**Instructions to follow**
Return all the data verbatim but without images.

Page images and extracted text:

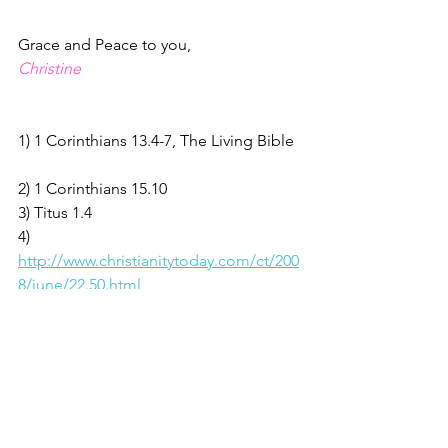
Grace and Peace to you,
Christine
1) 1 Corinthians 13.4-7, The Living Bible  
2) 1 Corinthians 15.10   
3) Titus 1.4                                          
4)  
http://www.christianitytoday.com/ct/200
8/june/22.50.html
5) Romans 5.6-8;                                    
 6) Isaiah 55.8,9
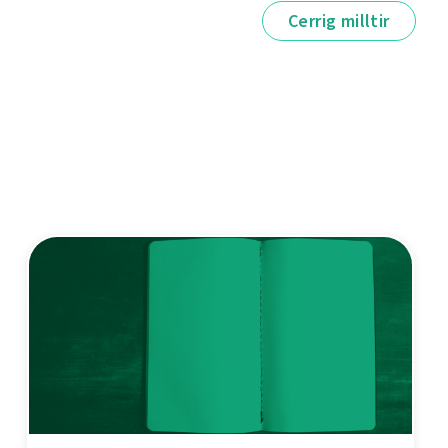
Cerrig milltir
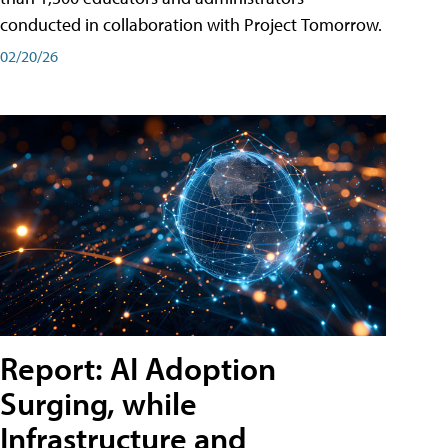
conducted in collaboration with Project Tomorrow.
02/20/26
Report: AI Adoption
Surging, while
Infrastructure and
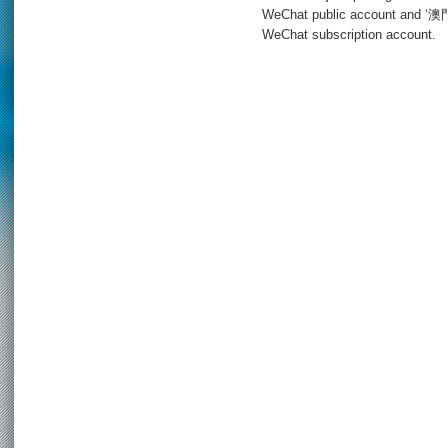
WeChat public account and 
WeChat subscription account.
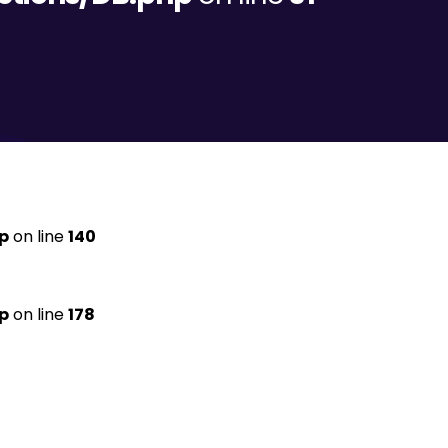
p
on line
140
p
on line
178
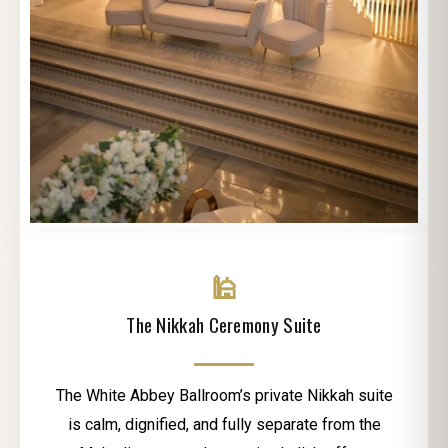
🕌
The Nikkah Ceremony Suite
The White Abbey Ballroom’s private Nikkah suite
is calm, dignified, and fully separate from the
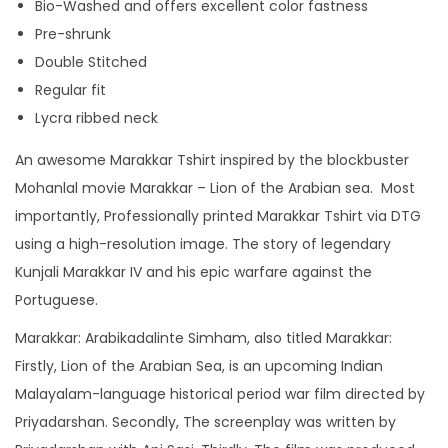
Bio-Washed and offers excellent color fastness
I
Pre-shrunk
n
Double Stitched
s
Regular fit
p
Lycra ribbed neck
i
An awesome Marakkar Tshirt inspired by the blockbuster
r
Mohanlal movie Marakkar – Lion of the Arabian sea. Most
e
importantly, Professionally printed Marakkar Tshirt via DTG
d
using a high-resolution image. The story of legendary
T
Kunjali Marakkar IV and his epic warfare against the
s
Portuguese.
h
i
Marakkar: Arabikadalinte Simham, also titled Marakkar:
r
Firstly, Lion of the Arabian Sea, is an upcoming Indian
t
Malayalam-language historical period war film directed by
f
Priyadarshan. Secondly, The screenplay was written by
o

**Solution to this task**
Grace and Peace to you,
Christine
1) 1 Corinthians 13.4-7, The Living Bible  
2) 1 Corinthians 15.10   
3) Titus 1.4                                          
4)  
http://www.christianitytoday.com/ct/200
8/june/22.50.html
5) Romans 5.6-8;                                    
 6) Isaiah 55.8,9
Cerrig milltir
conducted in collaboration with Project Tomorrow.
02/20/26
Report: AI Adoption
Surging, while
Infrastructure and
WeChat public account and 
WeChat subscription account.
p
on line
140
p
on line
178
🕌
The Nikkah Ceremony Suite
The White Abbey Ballroom’s private Nikkah suite
is calm, dignified, and fully separate from the
Bio-Washed and offers excellent color fastness
I
Pre-shrunk
n
Double Stitched
s
Regular fit
p
Lycra ribbed neck
i
An awesome Marakkar Tshirt inspired by the blockbuster
r
Mohanlal movie Marakkar – Lion of the Arabian sea. Most
e
importantly, Professionally printed Marakkar Tshirt via DTG
d
using a high-resolution image. The story of legendary
T
Kunjali Marakkar IV and his epic warfare against the
s
Portuguese.
h
i
Marakkar: Arabikadalinte Simham, also titled Marakkar:
r
Firstly, Lion of the Arabian Sea, is an upcoming Indian
t
Malayalam-language historical period war film directed by
f
Priyadarshan. Secondly, The screenplay was written by
o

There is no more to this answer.